J'en viens à quelques remarques plus particulières concernant les interventions des différents orateurs.

J'ai dit que les anathèmes ne me semblaient pas utiles. Je ne suis pas sûre qu'il était indiqué de la part de François Brottes de faire référence à la Résistance, aux maquisards ou aux Tibétains – en particulier aux Tibétains, parce que je ne vois pas le rapport ! Non, monsieur Brottes, le texte n'est pas destiné à éviter tous les OGM. En revanche, il cherche à organiser la coexistence, et nous pourrons naturellement discuter de tous les amendements qui visent à mieux l'organiser.

Monsieur Chassaigne, je suis d'accord avec ce que vous avez dit. Votre citation de Camus était très jolie. Bernanos dit un peu la même chose, comme quoi on doit pouvoir trouver dans un éventail assez vaste de la littérature des réflexions équivalentes. C'est à cette angoisse partagée par de nombreuses sensibilités que nous voulons répondre avec ce texte sur les OGM.

Vous posez plusieurs questions. Dans ce projet, la société civile aura-t-elle vraiment sa place ? Oui, plus qu'avant puisque dans les instances précédentes qui traitaient des OGM, comme la commission du génie génétique ou la commission du génie biomoléculaire, elle n'en avait pas. Elle aura sa place dans le Haut conseil des biotechnologies. Vous vous demandez si les plantes génétiquement modifiées sont absolument indispensables aujourd'hui dans notre pays et dans le monde. Peut-on vraiment l'affirmer ? Non, sans doute pas.

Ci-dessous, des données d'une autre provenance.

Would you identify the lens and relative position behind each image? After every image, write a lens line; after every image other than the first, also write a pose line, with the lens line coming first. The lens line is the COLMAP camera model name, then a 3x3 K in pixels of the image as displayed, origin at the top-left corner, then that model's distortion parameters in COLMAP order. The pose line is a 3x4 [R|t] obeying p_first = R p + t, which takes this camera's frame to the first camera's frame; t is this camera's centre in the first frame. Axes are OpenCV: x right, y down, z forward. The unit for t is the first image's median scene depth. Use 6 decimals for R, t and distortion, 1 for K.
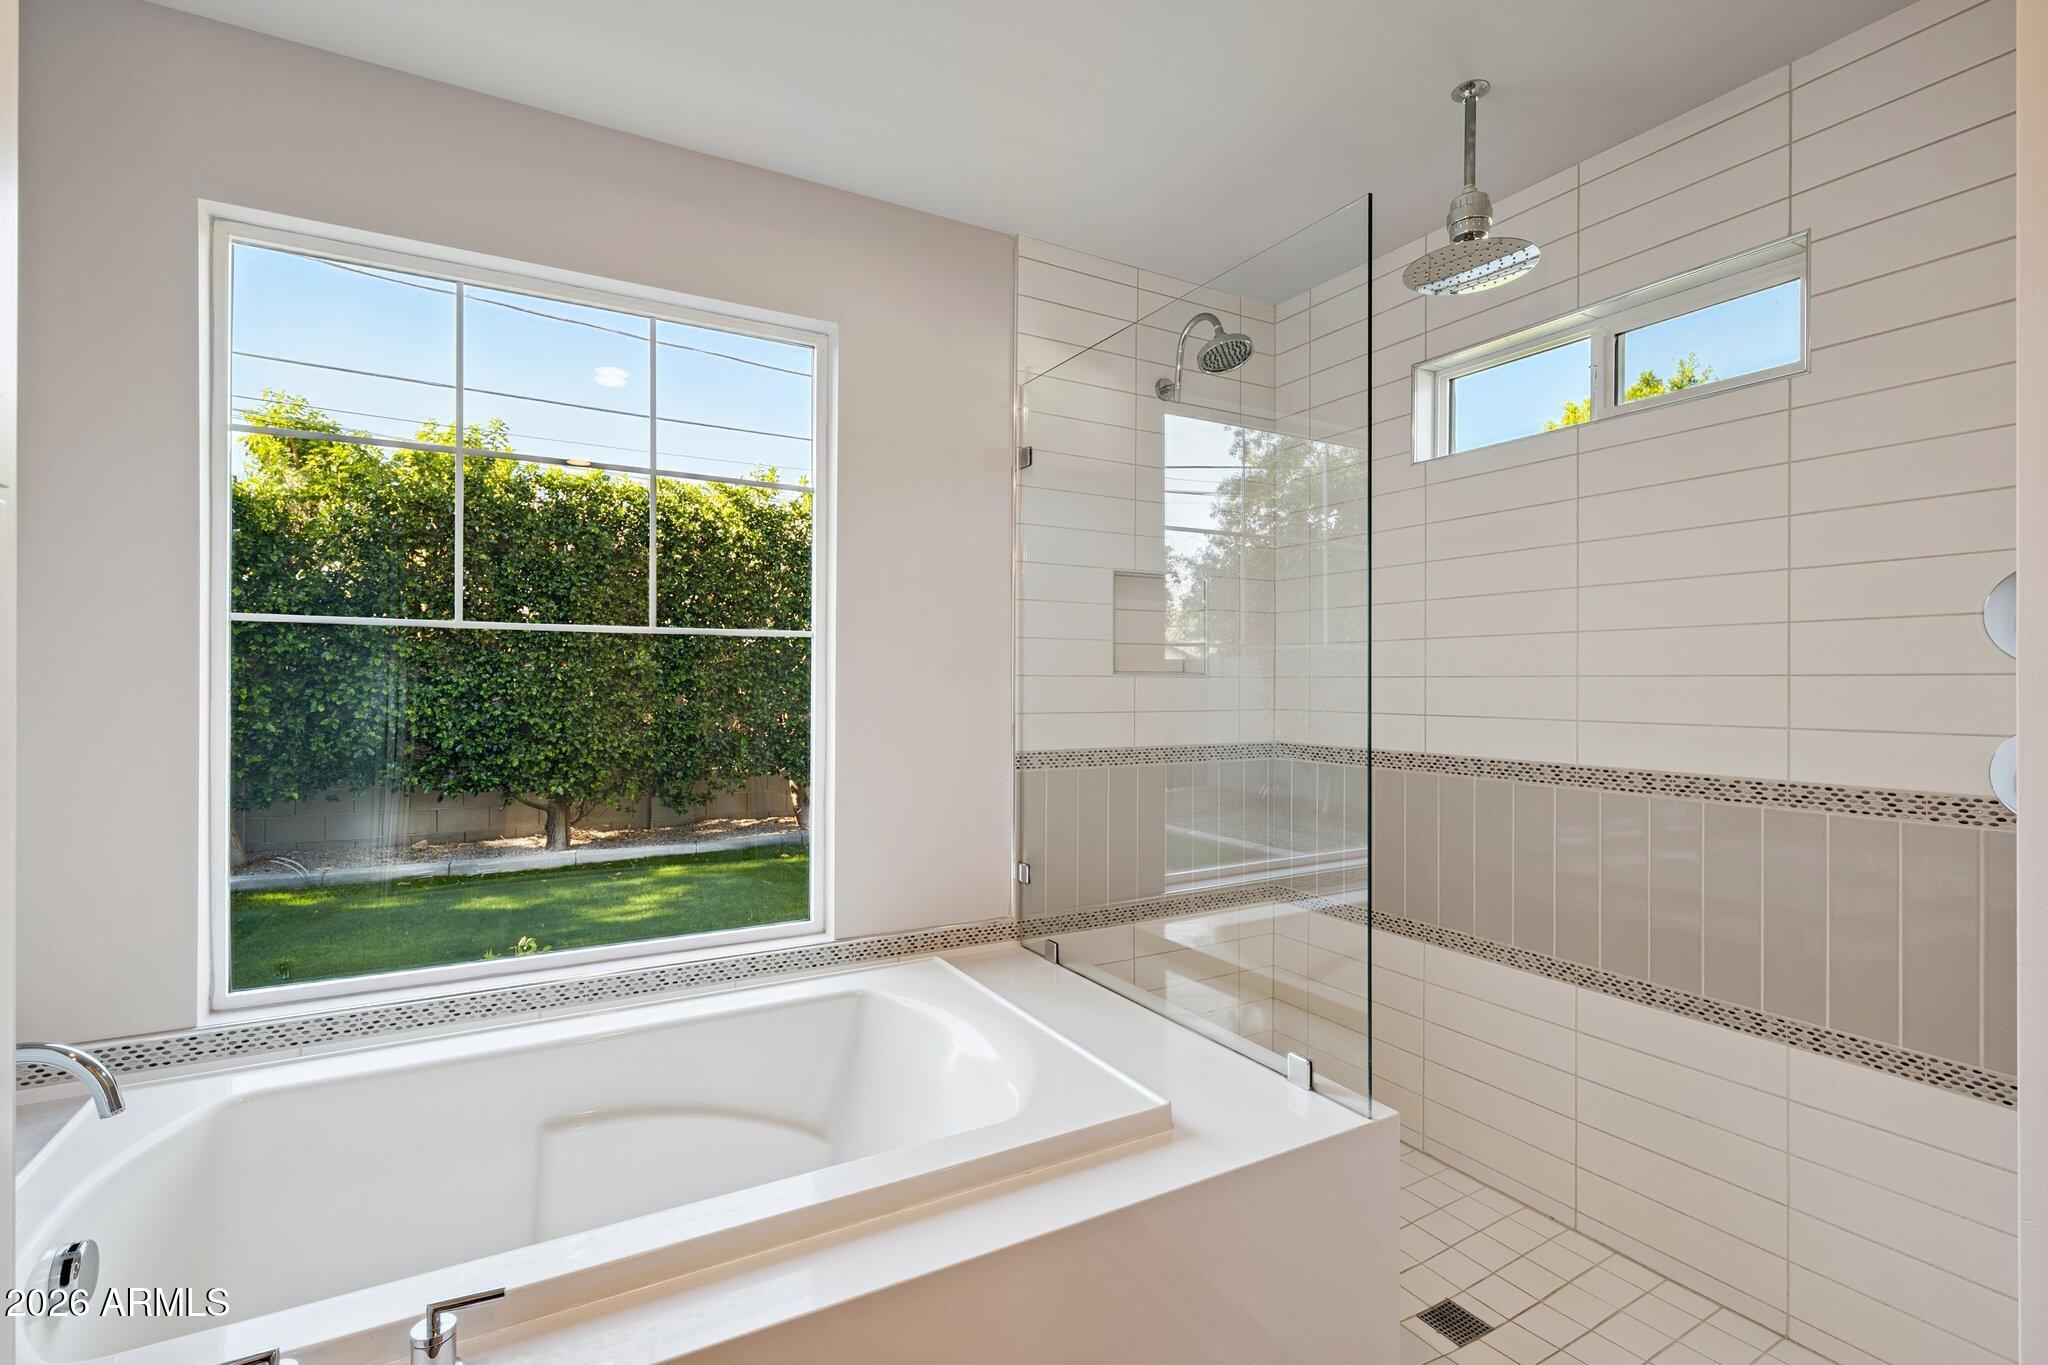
lens RADIAL K [[944.2, 0, 1036.5], [0, 944.2, 683.0], [0, 0, 1]] dist [0.000426, -0.003014]
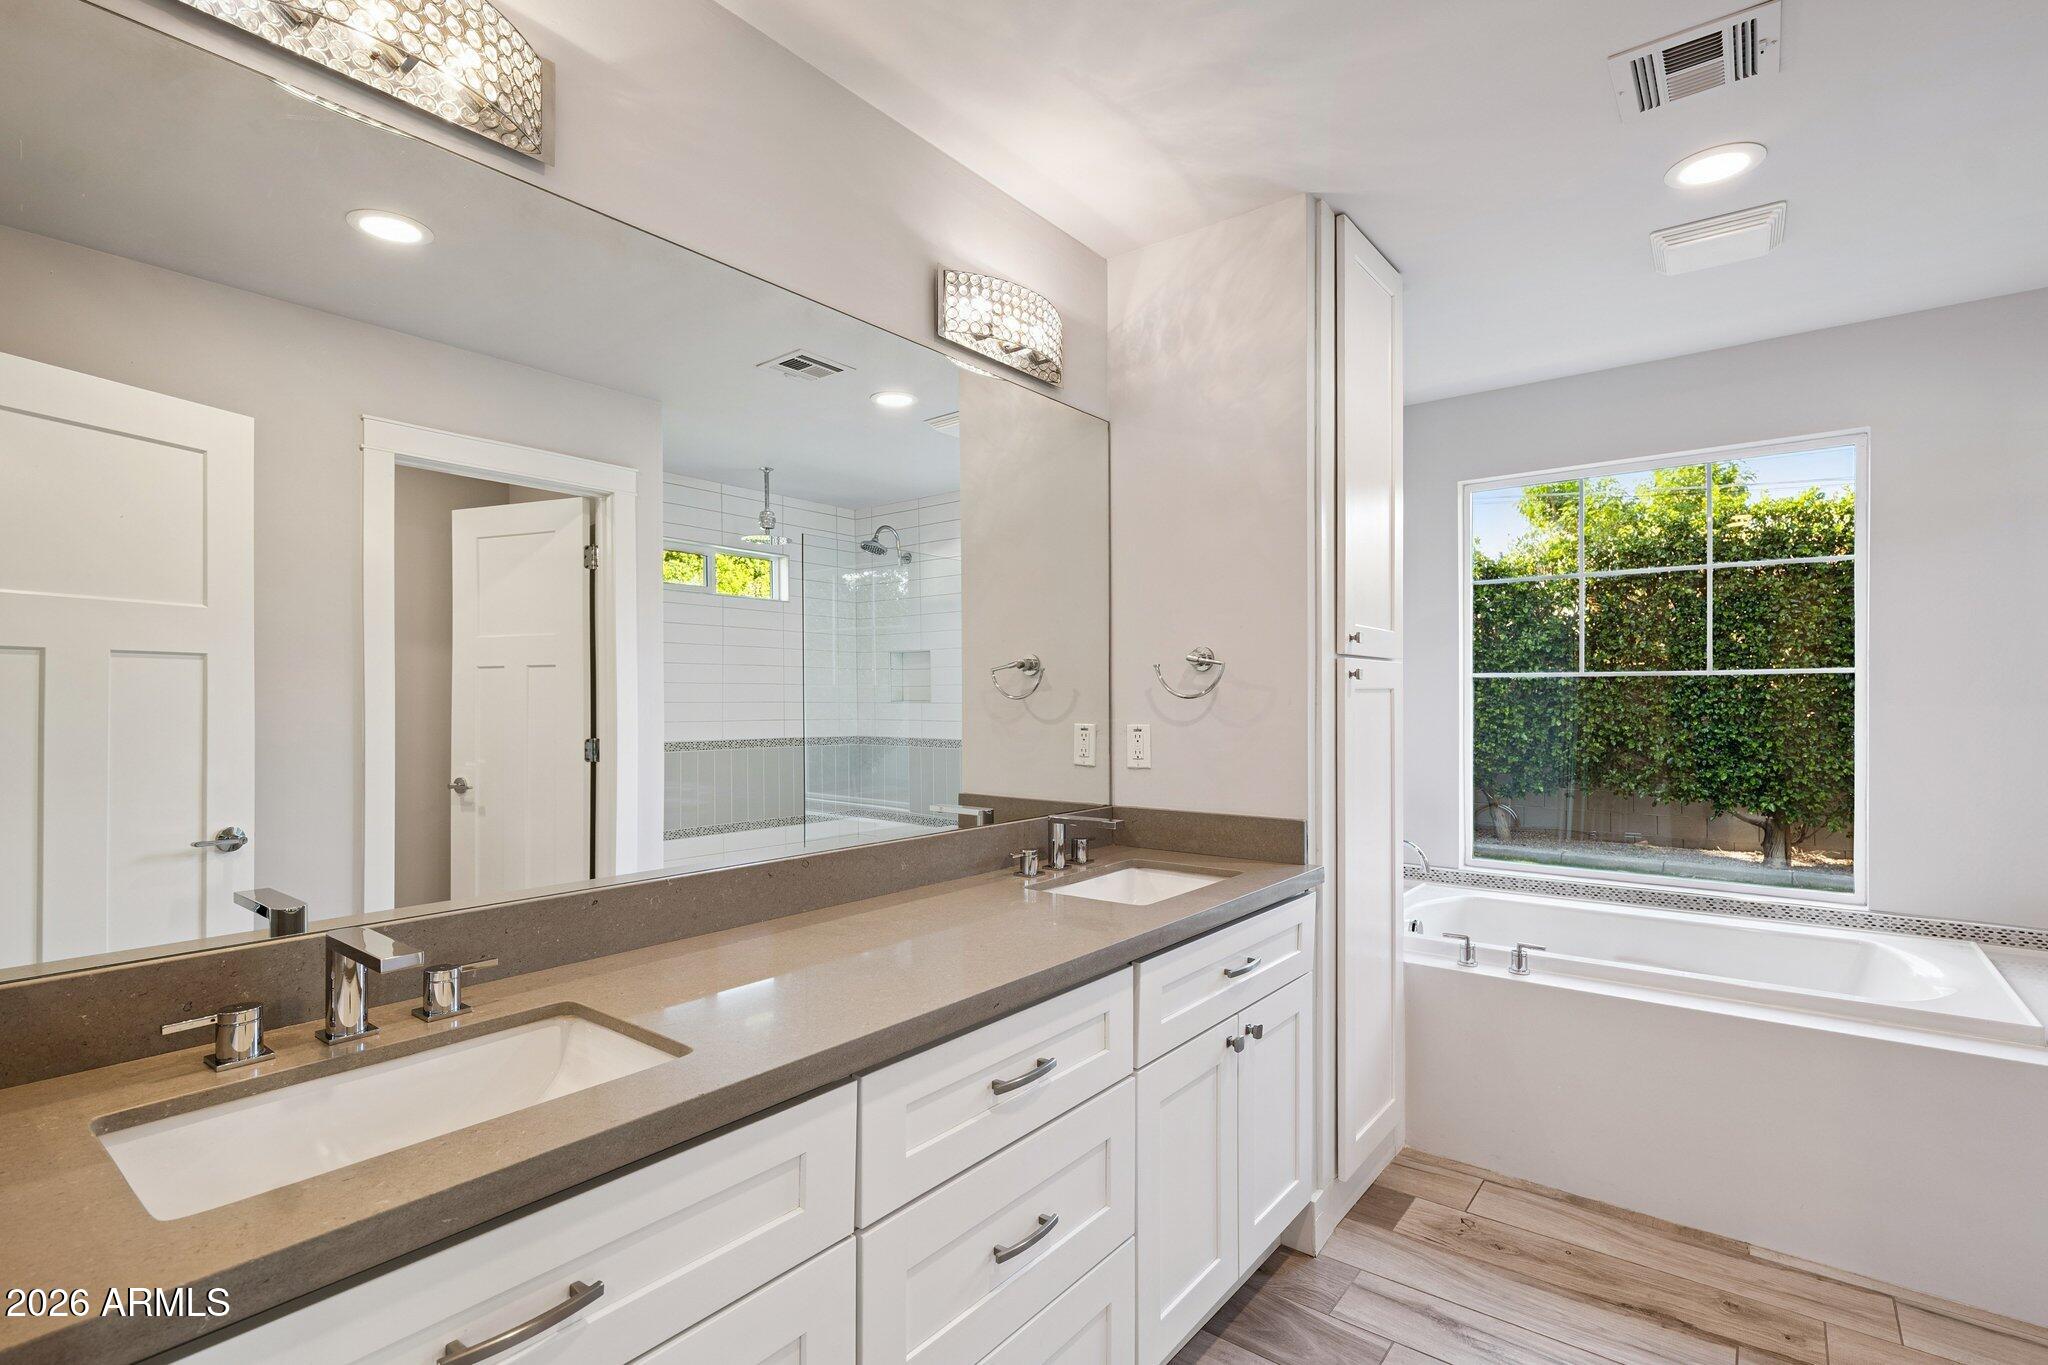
lens RADIAL K [[944.2, 0, 1016.8], [0, 944.2, 700.3], [0, 0, 1]] dist [0.000426, -0.003014]
pose [[0.370110, -0.003155, -0.928983, 0.152522], [0.002320, 0.999994, -0.002472, -0.002801], [0.928985, -0.001240, 0.370115, -0.151427]]
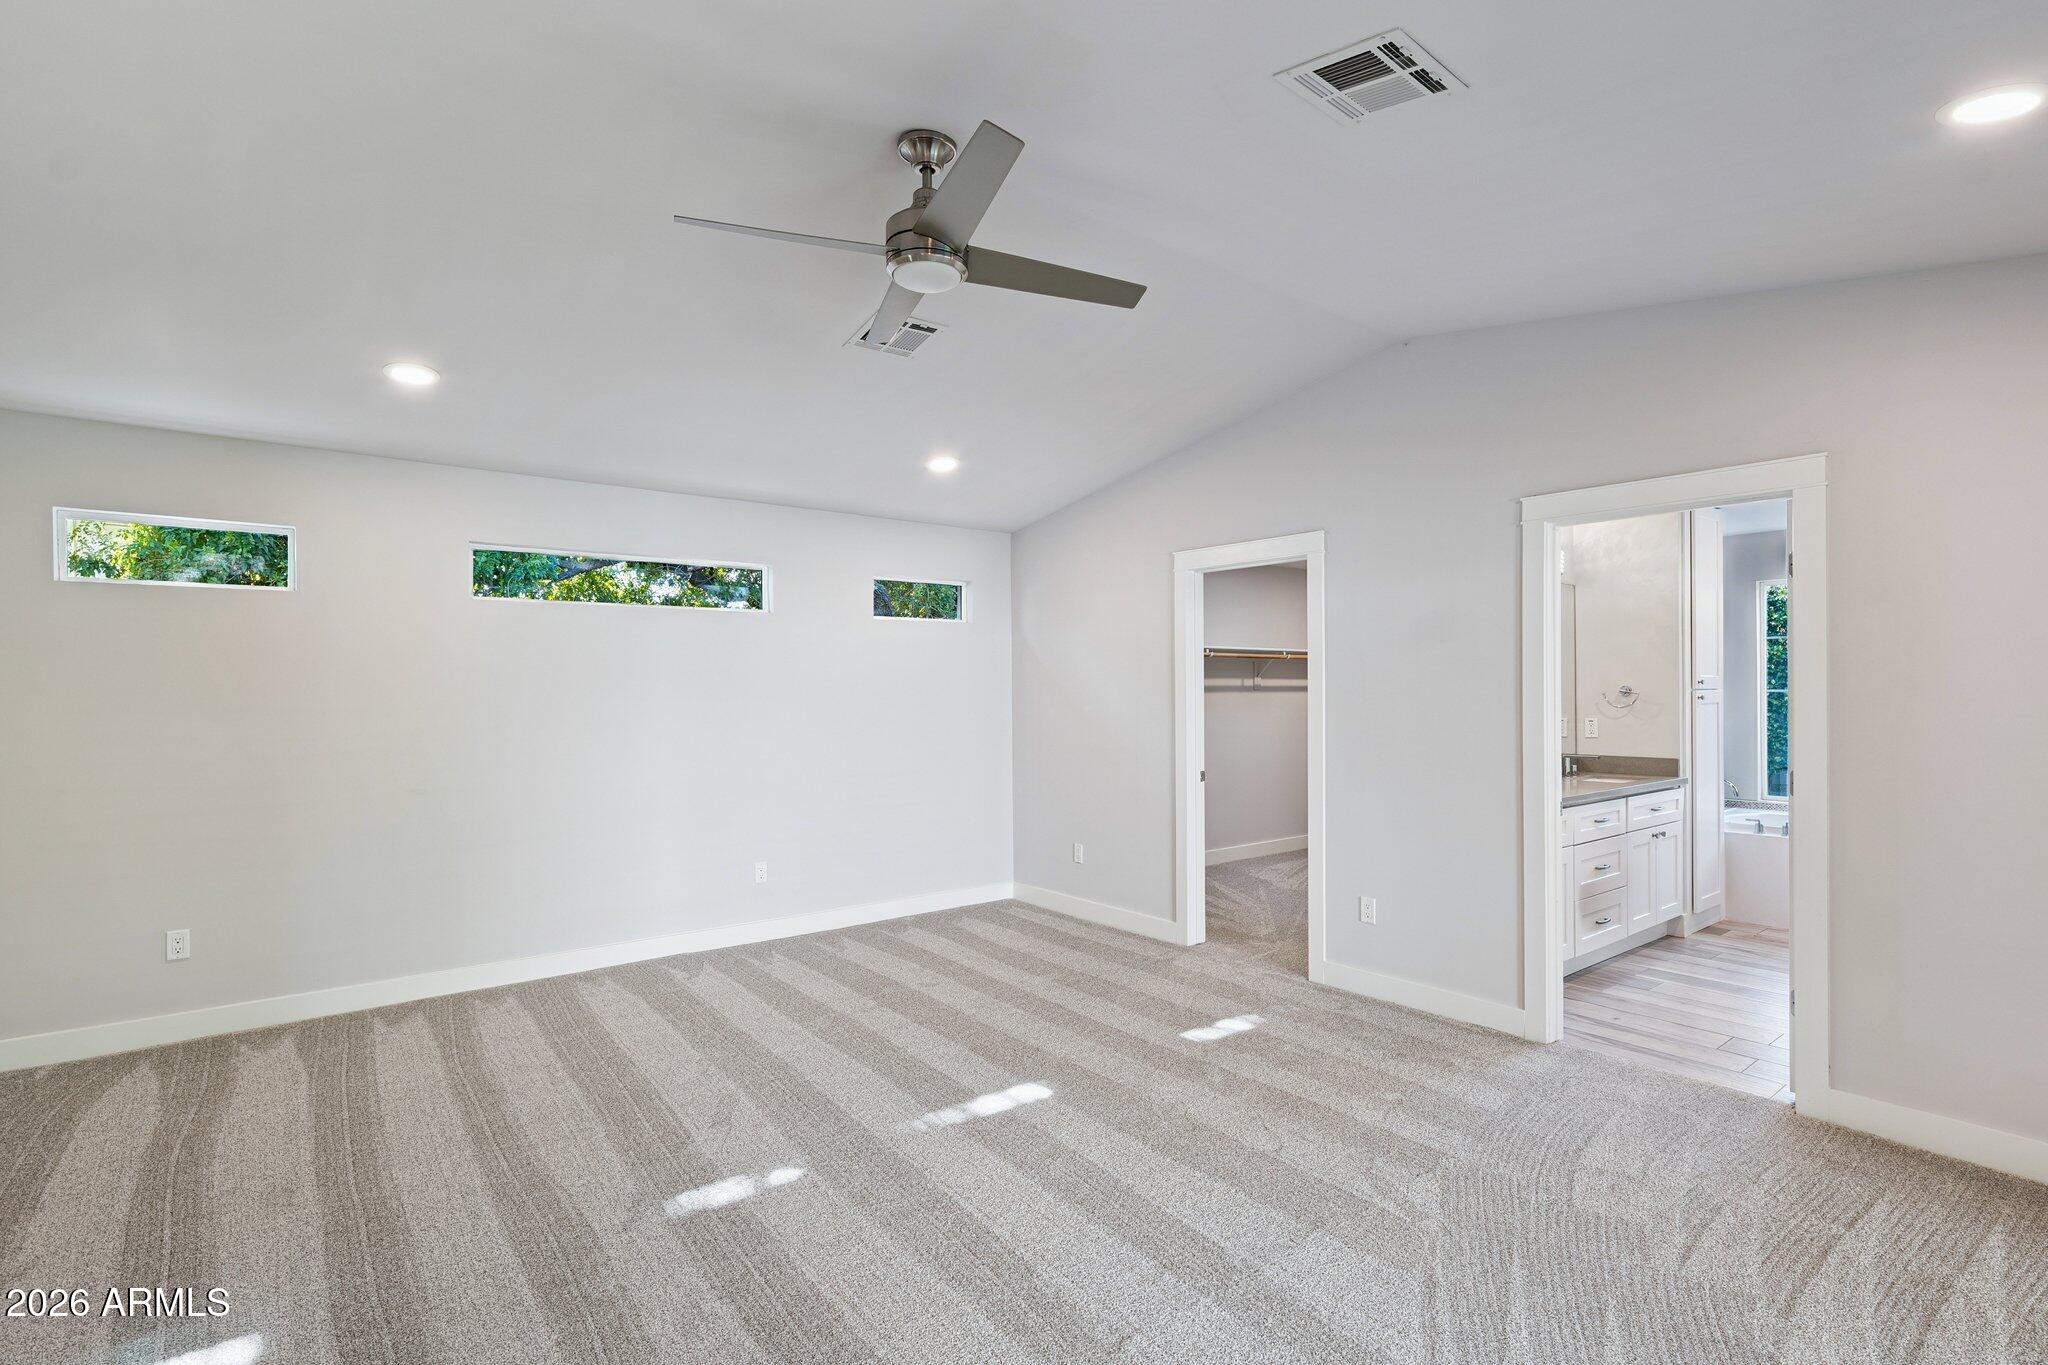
lens RADIAL K [[944.2, 0, 1022.0], [0, 944.2, 690.5], [0, 0, 1]] dist [0.000426, -0.003014]
pose [[0.136993, -0.001786, -0.990570, 0.522208], [0.007718, 0.999970, -0.000735, -0.019439], [0.990542, -0.007545, 0.137002, -0.519401]]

D'ailleurs, compte tenu des nouveaux éléments qui nous semblent être apparus, le Président de la République a pris la décision d'activer la clause de sauvegarde sur le seul maïs OGM cultivé en France. Mais cela ne veut pas dire que les plantes génétiquement modifiées ne seront jamais intéressantes ou utiles, ni qu'il faut refermer la porte à cet égard. Le sens de ce texte est justement de ne fermer aucune porte.

En outre, vous avez soulevé le délicat problème du seuil d'étiquetage. C'est une des questions laissées en suspens par le Sénat. Plusieurs amendements déposés à ce sujet seront le support d'un débat certainement intéressant.

Enfin, vous posez la question de savoir s'il faut rejeter définitivement les OGM. Vous concluez que non, ce qui est, de mon point de vue, une invitation à ne pas rejeter définitivement ce texte non plus. (Sourires.)

François Sauvadet appelle à une recherche d'équilibre, ce qui me semble le trait caractéristique du projet de loi.

Marc Laffineur, quant à lui, a insisté sur la recherche. C'est le deuxième pilier, en matière d'OGM, issu du Grenelle de l'environnement. Je l'ai dit, 40 millions d'euros sont prévus pour relancer la recherche sur les biotechnologies. Celle-ci est en effet en panne pour toutes sortes de raisons, pas seulement financières.

Delphine Batho et Noël Mamère – ce dernier toutefois avec quelques excès de langage que je ne commenterai pas – ont tourné autour de la même thématique : le texte garantit-il la possibilité de maintenir une agriculture bio et des AOC de qualité ? Ils y ont répondu par la négative. J'ai envie de leur poser la question : qu'y avait-il avant ? Comme le moratoire avait été levé pour les raisons juridiques que l'on connaît, il n'y avait rien ou presque.